Say It Ain’t So, Barry
The Good Old Days of Baseball in Light of Bonds' Indictment
Say It Ain’t So, Barry: As a kid playing baseball on the sandlots of Chicago’s South Side, I wasn’t very good, but I loved it with the purity of a boy who worshipped the Chicago Cubs and everything about baseball. I didn’t care if it was the “National Pastime.” I cherished baseball lore and knew the stories of the early days when Ty Cobb was a terror on the bases and when spitballs were legal.
Those were rough-and-tumble times, including the Black Sox scandal of 1919, but by my day the game was far more genteel, even (gasp!) played by a few College Men.
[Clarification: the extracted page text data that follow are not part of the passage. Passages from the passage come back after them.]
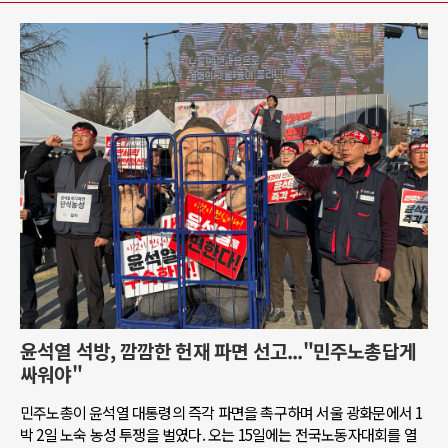
윤석열 석방, 깜깜한 헌재 파면 선고..."민주노총답게
싸워야"
민주노총이 윤석열 대통령의 즉각 파면을 촉구하며 서울 광화문에서 1
박 2일 노숙 농성 투쟁을 벌였다. 오는 15일에는 전국노동자대회를 열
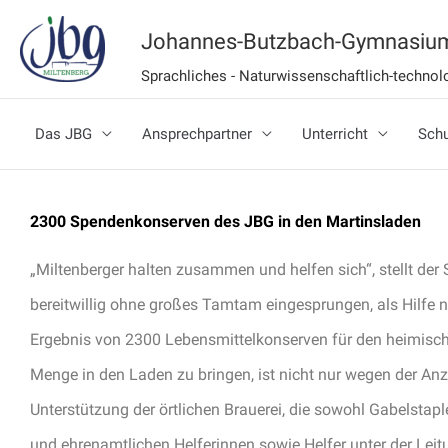
Zum
Johannes-Butzbach-Gymnasium
Inhalt
Sprachliches - Naturwissenschaftlich-techn
springen
Das JBG
Ansprechpartner
Unterricht
Schu
2300 Spendenkonserven des JBG in den Martinsladen
„Miltenberger halten zusammen und helfen sich“, stellt der 
bereitwillig ohne großes Tamtam eingesprungen, als Hilfe
Ergebnis von 2300 Lebensmittelkonserven für den heimischen
Menge in den Laden zu bringen, ist nicht nur wegen der Anz
Unterstützung der örtlichen Brauerei, die sowohl Gabelstap
und ehrenamtlichen Helferinnen sowie Helfer unter der Leit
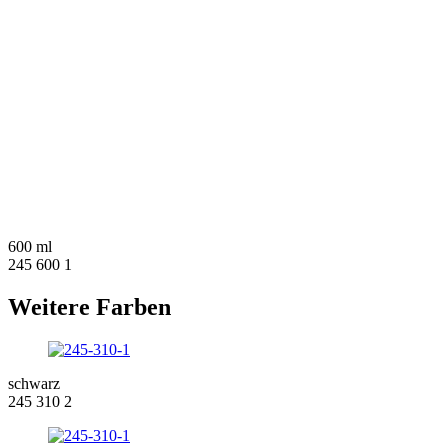
600 ml
245 600 1
Weitere Farben
schwarz
245 310 2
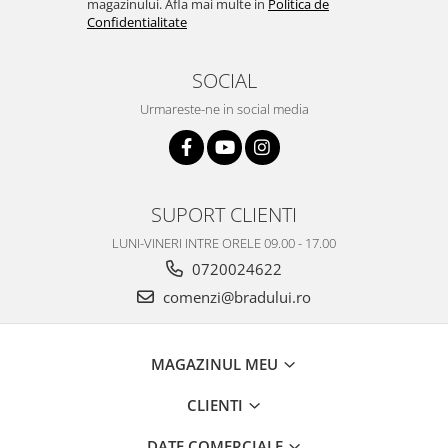
magazinului. Afla mai multe in
Politica de
Confidentialitate
Nokia
Samsung
Vodafone
SOCIAL
Xiaomi
Urmareste-ne in social media
Touchscreen
Acer
ALCATEL
SUPORT CLIENTI
Allview
Blackberry
LUNI-VINERI INTRE ORELE 09.00 - 17.00
E-BODA
0720024622
Google
comenzi@bradului.ro
HTC
Iphone
MAGAZINUL MEU
LG
MEIZU
CLIENTI
Motorola
Nokia
DATE COMERCIALE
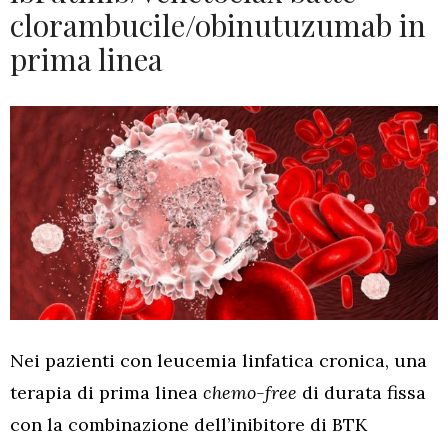
clorambucile/obinutuzumab in
prima linea
Nei pazienti con leucemia linfatica cronica, una
terapia di prima linea
chemo-free
di durata fissa
con la combinazione dell’inibitore di BTK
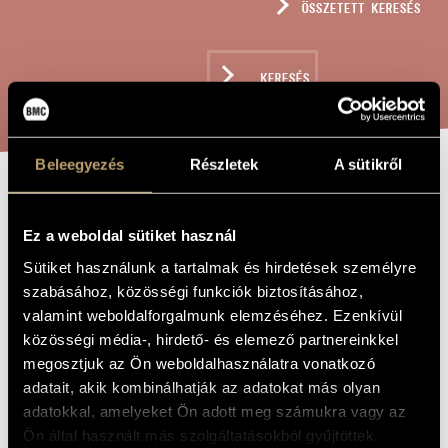
ÖSSZETETT KERESÉS
MŰVÉSZADATBÁZIS
ZENEMŰ-ADATBÁZIS
KERESÉS
ZENEI KÖNYVTÁR, ONLINE KATALÓGUS
Beleegyezés
Részletek
A sütikről
CHRISTMAS
A MŰ CÍME
BELLS
Ez a weboldal sütiket használ
Sütiket használunk a tartalmak és hirdetések személyre
szabásához, közösségi funkciók biztosításához,
Tóth Péter
ZENESZERZŐ
valamint weboldalforgalmunk elemzéséhez. Ezenkívül
közösségi média-, hirdető- és elemező partnereinkkel
Christmas Bells
EREDETI /
MAGYAR CÍM
megosztjuk az Ön weboldalhasználatra vonatkozó
Christmas Bells
adatait, akik kombinálhatják az adatokat más olyan
IDEGEN
NYELVŰ /
adatokkal, amelyeket Ön adott meg számukra vagy az
ANGOL CÍM
Ön által használt más szolgáltatásokból gyűjtöttek.
To László Matos and the Hungarian Radio Children´s Choir
AJÁNLÁS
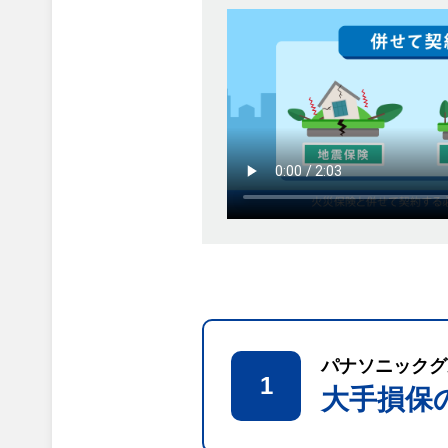
パナソニックグ
1
大手損保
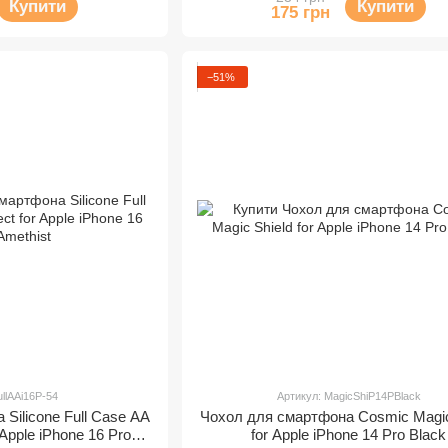
Купити
Купити
175 грн
−51%
ullAAi16P-54
Артикул: MagicShiP14PBlack
Silicone Full Case AA
Чохол для смартфона Cosmic Magic
 Apple iPhone 16 Pro
for Apple iPhone 14 Pro Black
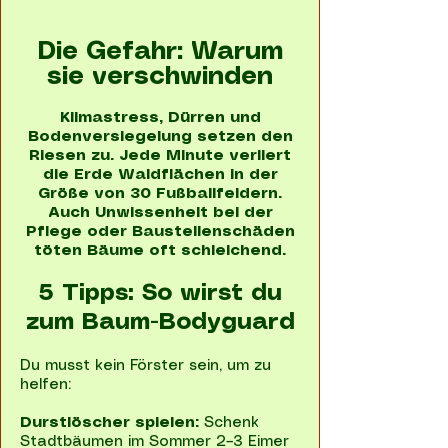
Die Gefahr: Warum
sie verschwinden
Klimastress, Dürren und
Bodenversiegelung setzen den
Riesen zu. Jede Minute verliert
die Erde Waldflächen in der
Größe von 30 Fußballfeldern.
Auch Unwissenheit bei der
Pflege oder Baustellenschäden
töten Bäume oft schleichend.
5 Tipps: So wirst du
zum Baum-Bodyguard
Du musst kein Förster sein, um zu
helfen:
Durstlöscher spielen:
Schenk
Stadtbäumen im Sommer 2–3 Eimer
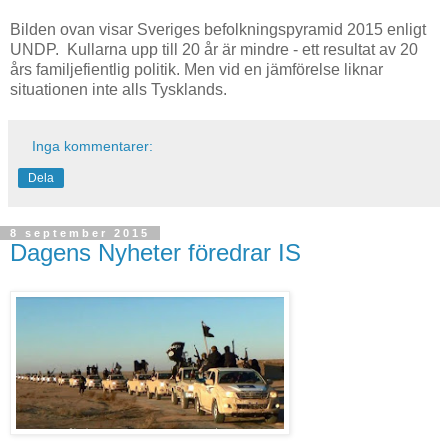
Bilden ovan visar Sveriges befolkningspyramid 2015 enligt
UNDP. Kullarna upp till 20 år är mindre - ett resultat av 20
års familjefientlig politik. Men vid en jämförelse liknar
situationen inte alls Tysklands.
Inga kommentarer:
Dela
8 september 2015
Dagens Nyheter föredrar IS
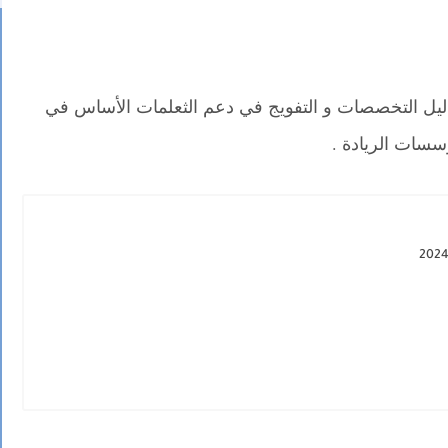
يل التخصصات و التفويج في دعم الثعلمات الأساس في
سات الريادة .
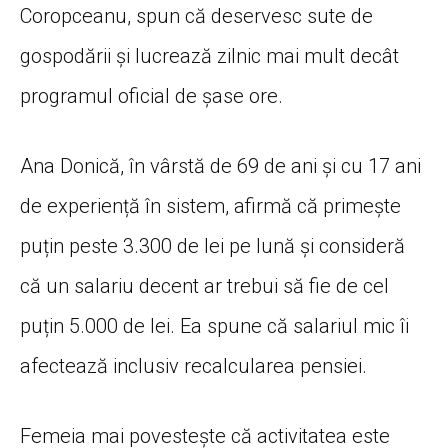
Coropceanu, spun că deservesc sute de
gospodării și lucrează zilnic mai mult decât
programul oficial de șase ore.
Ana Donică, în vârstă de 69 de ani și cu 17 ani
de experiență în sistem, afirmă că primește
puțin peste 3.300 de lei pe lună și consideră
că un salariu decent ar trebui să fie de cel
puțin 5.000 de lei. Ea spune că salariul mic îi
afectează inclusiv recalcularea pensiei.
Femeia mai povestește că activitatea este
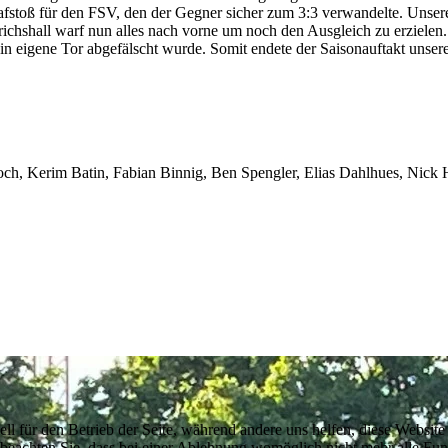
trafstoß für den FSV, den der Gegner sicher zum 3:3 verwandelte. Unse
drichshall warf nun alles nach vorne um noch den Ausgleich zu erzielen.
in eigene Tor abgefälscht wurde. Somit endete der Saisonauftakt unse
ch, Kerim Batin, Fabian Binnig, Ben Spengler, Elias Dahlhues, Nick
ell für den Betrieb der Seite, während andere uns helfen, diese Websit
 beachten Sie, dass bei einer Ablehnung womöglich nicht mehr alle Funk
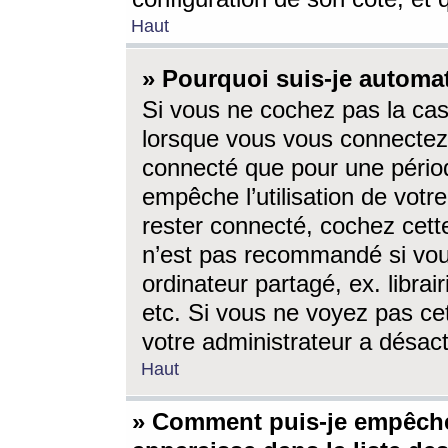
Haut
» Pourquoi suis-je autom
Si vous ne cochez pas la ca
lorsque vous vous connectez
connecté que pour une périod
empêche l’utilisation de votr
rester connecté, cochez cett
n’est pas recommandé si vou
ordinateur partagé, ex. librai
etc. Si vous ne voyez pas cet
votre administrateur a désacti
Haut
» Comment puis-je empêche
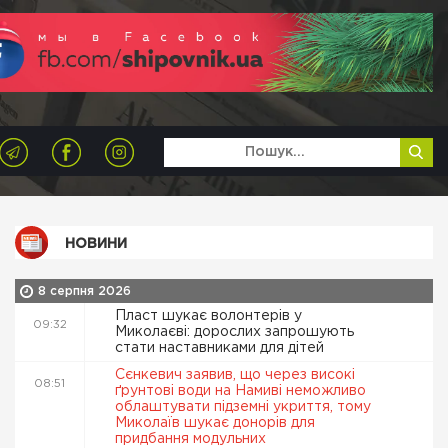
НОВИНИ
8 серпня 2026
Пласт шукає волонтерів у
09:32
Миколаєві: дорослих запрошують
стати наставниками для дітей
Сєнкевич заявив, що через високі
08:51
ґрунтові води на Намиві неможливо
облаштувати підземні укриття, тому
Миколаїв шукає донорів для
придбання модульних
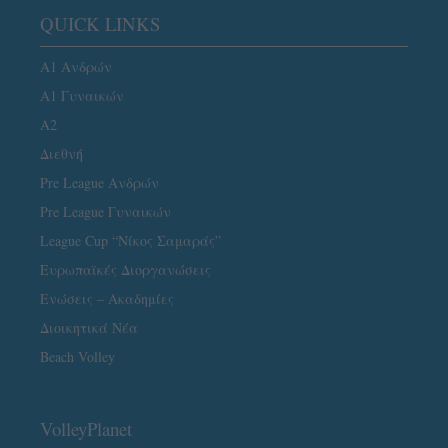
QUICK LINKS
Α1 Ανδρών
Α1 Γυναικών
A2
Διεθνή
Pre League Ανδρών
Pre League Γυναικών
League Cup “Νίκος Σαμαράς”
Ευρωπαϊκές Διοργανώσεις
Ενώσεις – Ακαδημίες
Διοικητικά Νέα
Beach Volley
VolleyPlanet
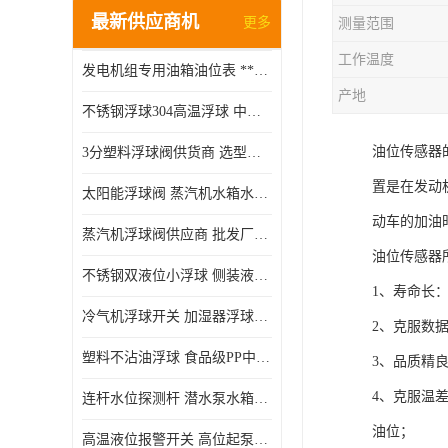
最新供应商机
更多
测量范围
工作温度
发电机组专用油箱油位表 **指针式机械式油表
产地
不锈钢浮球304高温浮球 中空磁性浮球 规格齐全
油位传感器
3分塑料浮球阀供货商 选型说明
置是在发动
太阳能浮球阀 蒸汽机水箱水位控制阀 规格齐全
动车的加油
蒸汽机浮球阀供应商 批发厂家 支持定制
油位传感器
不锈钢双液位小浮球 侧装液位开关 金属304/316材质
1、寿命长
冷气机浮球开关 加湿器浮球磁环 闪电发货
2、克服数
塑料不沾油浮球 食品级PP中空浮球302514
3、品质精
4、克服温
连杆水位探测杆 潜水泵水箱水位控制器 非标定制
油位；
高温液位报警开关 高位起泵低水位停泵 不锈钢浮球开关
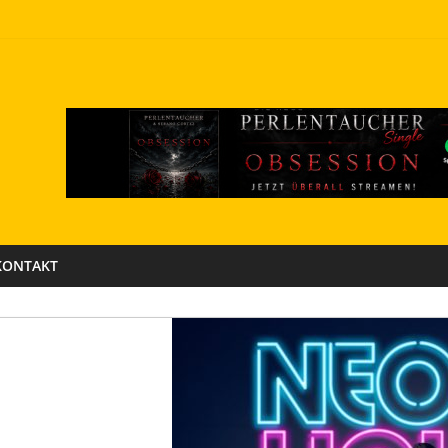
KONTAKT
And, thanks to the Dodgers and Jackie Robinson in 1947, black players were finally in the majors. Shamefully, they’d been banned for the first half of the 20th Century. (And also kept out of pro football since the mid-1930s until after World War II. See my book, The Pro Football Hall of Fame.)
My brother Bruce and I and the neighborhood kids would trudge out to a rutted, weed-filled lot and play in the dust with a ball wrapped in dark electrician’s tape. Second base was a hunk of steel about the size of a loaf of bread. It was also the 50-yard line when we played football.
If you slid – or “slud,” as Dizzy Dean would say during his days as an announcer after he hurt his arm-in the wrong way you’d slash your foot. If you stepped on it the wrong way you’d sprain your ankle. The outfield was full of gopher holes just waiting for you to step in one. Out there the weeds were thigh-high.
There were no parents to be seen. No 2000-era moms and pops perched on patio chairs at the sidelines, coolers at their feet, cheering for their offspring. No spending hard-earned money on silly play equipment for their kids. We did it all ourselves. With my Chicago Tribune paper route money, I bought a glove and second-rate cleats so painful to wear my feet were swollen after every game. But I loved it and harbored secret fantasies of playing center field for the Cubs. “Put me in, Coach, I’m Ready to Play!” as the song goes.
I was fast but never saw a curve ball I could even foul off. Now comes Barry Bonds, indicted Thursday by the feds for lying about using steroids. Bonds, according to the indictment, lied about using chemicals when he set that all-time home run record of 73 in 2001.
The feds gave Bonds a chance to come clean and admit using steroids, without any penalty. But no, he refused. Now he faces possible prison time. Today, I’m angry. How could he do this to the game? Sadly, he apparently wasn’t the only one cheating. But he was the superstar, the home run king, arrogant, true, widely despised, but still a hero to kids all over the country.
True, it’s only an indictment, an accusation. There’s an old saying among defense attorneys: Grand juries will indict a ham sandwich. Well-meaning citizens called to serve on a jury get one side of the story from the prosecutor. It’s rare when one will throw the whole thing out of court. And, as everyone agrees after hearing about the Bonds action, perjury is very hard to prove. What do the feds know that we don’t? Still, looking at his record before and after his alleged better living through chemistry, I’m ready to believe Bonds dipped into something more than chewing tobacco.
So what now? For sure, he’ll never play baseball again. Unless, that is, the Lompoc federal prison has a team.